- **WHAT YOU SHOULD DO**
Collect each line of the records containing the string "fire".

- **TASK DATA**
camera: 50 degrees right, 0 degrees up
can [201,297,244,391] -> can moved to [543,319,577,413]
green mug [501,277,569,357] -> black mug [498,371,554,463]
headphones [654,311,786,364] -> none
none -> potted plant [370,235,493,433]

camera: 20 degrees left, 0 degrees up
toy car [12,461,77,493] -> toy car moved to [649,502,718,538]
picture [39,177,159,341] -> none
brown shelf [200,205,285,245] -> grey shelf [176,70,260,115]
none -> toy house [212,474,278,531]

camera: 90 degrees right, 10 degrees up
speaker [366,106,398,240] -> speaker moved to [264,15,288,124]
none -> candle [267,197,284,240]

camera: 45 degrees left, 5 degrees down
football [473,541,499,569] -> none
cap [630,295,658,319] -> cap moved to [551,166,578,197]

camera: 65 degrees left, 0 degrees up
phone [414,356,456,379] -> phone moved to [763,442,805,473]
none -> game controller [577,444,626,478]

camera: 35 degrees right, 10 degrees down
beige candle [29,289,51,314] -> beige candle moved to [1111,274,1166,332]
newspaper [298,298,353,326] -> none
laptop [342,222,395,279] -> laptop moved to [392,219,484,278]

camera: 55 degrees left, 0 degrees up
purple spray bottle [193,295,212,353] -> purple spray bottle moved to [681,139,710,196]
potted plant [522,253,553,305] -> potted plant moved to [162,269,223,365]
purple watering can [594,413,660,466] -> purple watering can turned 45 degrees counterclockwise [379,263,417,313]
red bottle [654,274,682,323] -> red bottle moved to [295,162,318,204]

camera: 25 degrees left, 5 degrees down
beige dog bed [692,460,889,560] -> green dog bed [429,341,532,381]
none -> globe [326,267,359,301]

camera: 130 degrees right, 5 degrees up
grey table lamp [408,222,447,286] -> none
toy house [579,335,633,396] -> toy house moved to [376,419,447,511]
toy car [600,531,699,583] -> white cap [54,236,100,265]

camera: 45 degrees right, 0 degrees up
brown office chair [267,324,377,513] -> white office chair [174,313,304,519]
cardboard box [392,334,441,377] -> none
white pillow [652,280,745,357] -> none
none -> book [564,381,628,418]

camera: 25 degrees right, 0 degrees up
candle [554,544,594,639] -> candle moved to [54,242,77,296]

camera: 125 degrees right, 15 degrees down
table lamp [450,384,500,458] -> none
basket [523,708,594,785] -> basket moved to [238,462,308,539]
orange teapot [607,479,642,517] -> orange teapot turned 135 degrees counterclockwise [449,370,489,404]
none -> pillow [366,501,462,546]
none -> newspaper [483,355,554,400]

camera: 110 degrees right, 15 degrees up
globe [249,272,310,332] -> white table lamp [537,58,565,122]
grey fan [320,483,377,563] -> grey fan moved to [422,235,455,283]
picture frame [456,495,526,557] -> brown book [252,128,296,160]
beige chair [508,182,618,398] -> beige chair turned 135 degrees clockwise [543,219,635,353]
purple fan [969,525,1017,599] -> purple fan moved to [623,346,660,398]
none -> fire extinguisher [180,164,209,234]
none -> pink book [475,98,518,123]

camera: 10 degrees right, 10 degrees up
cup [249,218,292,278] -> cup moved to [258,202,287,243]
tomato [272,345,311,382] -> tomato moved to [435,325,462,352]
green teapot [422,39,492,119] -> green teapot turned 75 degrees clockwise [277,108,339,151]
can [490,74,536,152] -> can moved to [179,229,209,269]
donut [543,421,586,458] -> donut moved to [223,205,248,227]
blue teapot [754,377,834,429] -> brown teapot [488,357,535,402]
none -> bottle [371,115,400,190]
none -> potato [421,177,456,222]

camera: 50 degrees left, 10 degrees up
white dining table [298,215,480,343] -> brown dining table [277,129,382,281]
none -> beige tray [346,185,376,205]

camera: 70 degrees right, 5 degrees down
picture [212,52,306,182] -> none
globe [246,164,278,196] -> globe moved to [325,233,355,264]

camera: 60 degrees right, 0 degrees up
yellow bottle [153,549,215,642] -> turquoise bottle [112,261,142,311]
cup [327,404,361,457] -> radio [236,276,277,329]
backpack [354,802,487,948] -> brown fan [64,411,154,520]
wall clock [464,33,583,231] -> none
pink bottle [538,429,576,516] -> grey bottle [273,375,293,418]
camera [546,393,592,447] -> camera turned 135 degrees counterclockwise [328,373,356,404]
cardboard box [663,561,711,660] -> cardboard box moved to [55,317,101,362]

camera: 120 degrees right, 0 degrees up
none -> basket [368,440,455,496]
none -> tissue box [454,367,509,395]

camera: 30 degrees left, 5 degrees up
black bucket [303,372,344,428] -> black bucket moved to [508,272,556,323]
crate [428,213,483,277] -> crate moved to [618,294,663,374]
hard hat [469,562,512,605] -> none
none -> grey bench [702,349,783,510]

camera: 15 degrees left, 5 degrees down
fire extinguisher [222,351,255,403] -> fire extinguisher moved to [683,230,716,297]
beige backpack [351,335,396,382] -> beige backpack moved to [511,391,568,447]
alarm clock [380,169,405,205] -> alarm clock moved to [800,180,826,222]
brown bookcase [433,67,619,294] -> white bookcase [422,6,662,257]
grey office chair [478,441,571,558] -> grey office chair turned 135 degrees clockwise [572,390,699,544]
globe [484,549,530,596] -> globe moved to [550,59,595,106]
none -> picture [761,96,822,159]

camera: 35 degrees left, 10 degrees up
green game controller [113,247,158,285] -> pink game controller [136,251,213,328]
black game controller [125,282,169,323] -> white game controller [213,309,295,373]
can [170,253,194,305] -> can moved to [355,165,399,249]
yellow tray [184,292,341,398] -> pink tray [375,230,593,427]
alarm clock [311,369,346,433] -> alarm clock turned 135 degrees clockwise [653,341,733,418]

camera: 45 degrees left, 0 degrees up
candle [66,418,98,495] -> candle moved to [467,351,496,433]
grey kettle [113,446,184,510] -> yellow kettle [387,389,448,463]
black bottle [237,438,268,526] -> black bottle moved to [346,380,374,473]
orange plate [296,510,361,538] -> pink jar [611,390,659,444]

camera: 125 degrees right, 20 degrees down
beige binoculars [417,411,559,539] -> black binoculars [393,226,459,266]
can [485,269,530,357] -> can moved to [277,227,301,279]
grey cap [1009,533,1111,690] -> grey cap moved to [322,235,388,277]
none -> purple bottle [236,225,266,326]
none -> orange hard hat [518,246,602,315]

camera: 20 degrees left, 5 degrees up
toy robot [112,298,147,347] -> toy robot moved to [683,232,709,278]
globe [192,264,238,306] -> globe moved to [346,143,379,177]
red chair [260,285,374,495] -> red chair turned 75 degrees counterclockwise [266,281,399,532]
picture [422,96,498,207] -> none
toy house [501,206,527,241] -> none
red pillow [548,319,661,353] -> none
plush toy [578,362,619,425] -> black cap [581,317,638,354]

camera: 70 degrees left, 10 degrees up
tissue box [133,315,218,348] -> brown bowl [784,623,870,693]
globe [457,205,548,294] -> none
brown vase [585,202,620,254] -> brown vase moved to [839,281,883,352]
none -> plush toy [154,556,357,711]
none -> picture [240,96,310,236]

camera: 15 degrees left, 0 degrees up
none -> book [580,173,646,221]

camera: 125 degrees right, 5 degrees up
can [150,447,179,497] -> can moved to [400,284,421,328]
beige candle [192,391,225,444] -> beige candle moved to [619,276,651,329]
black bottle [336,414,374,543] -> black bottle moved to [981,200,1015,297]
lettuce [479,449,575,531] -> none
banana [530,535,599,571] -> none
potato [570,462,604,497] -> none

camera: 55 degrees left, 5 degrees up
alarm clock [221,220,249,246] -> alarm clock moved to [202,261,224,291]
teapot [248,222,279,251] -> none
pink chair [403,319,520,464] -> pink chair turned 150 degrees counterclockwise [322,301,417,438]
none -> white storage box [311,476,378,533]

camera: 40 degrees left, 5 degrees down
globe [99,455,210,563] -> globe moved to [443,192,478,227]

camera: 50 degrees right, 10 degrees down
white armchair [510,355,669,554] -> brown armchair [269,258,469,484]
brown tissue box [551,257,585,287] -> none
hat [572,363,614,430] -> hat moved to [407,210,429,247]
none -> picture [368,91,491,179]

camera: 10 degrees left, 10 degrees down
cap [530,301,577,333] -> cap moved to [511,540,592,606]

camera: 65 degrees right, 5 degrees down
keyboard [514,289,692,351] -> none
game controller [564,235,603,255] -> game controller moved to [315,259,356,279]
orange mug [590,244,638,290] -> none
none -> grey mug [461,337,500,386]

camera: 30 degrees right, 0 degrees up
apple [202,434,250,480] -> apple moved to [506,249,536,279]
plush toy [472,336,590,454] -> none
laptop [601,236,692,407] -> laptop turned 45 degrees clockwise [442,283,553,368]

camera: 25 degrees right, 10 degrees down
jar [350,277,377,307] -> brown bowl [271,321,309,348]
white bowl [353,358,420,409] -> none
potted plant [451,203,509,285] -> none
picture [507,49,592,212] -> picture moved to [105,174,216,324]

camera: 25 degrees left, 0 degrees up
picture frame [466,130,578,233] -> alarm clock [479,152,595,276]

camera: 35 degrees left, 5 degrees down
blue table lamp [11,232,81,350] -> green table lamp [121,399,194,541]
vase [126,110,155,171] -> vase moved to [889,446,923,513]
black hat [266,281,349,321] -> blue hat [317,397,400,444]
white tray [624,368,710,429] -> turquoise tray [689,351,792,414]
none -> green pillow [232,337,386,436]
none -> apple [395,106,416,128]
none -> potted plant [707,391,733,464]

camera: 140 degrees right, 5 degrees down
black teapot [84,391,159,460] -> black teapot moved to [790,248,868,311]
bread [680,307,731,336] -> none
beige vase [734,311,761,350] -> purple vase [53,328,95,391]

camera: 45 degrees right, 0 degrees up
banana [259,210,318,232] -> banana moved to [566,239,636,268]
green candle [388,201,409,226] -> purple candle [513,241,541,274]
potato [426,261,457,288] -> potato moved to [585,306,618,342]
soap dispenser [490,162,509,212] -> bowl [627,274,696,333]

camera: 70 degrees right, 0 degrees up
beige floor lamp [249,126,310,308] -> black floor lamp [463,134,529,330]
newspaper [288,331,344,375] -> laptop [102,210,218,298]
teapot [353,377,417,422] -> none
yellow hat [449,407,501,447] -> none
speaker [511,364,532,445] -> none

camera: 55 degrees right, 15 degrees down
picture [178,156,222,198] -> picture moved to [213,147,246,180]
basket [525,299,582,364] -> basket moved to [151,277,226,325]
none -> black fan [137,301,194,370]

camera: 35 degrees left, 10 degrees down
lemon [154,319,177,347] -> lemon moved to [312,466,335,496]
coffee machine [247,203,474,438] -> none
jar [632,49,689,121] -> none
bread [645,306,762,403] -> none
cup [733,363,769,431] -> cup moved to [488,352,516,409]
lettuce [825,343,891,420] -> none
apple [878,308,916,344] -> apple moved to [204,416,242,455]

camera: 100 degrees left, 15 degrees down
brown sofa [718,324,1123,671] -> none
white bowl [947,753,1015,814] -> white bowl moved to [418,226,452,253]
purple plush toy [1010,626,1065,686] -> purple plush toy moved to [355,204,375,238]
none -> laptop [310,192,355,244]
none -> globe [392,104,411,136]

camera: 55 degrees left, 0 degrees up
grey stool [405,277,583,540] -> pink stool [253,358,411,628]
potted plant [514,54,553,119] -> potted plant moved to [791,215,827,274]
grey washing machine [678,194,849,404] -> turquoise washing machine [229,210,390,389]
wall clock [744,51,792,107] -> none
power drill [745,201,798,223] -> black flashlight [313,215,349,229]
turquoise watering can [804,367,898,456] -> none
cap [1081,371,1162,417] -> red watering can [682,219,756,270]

- **TASK OUTPUT**
none -> fire extinguisher [180,164,209,234]
fire extinguisher [222,351,255,403] -> fire extinguisher moved to [683,230,716,297]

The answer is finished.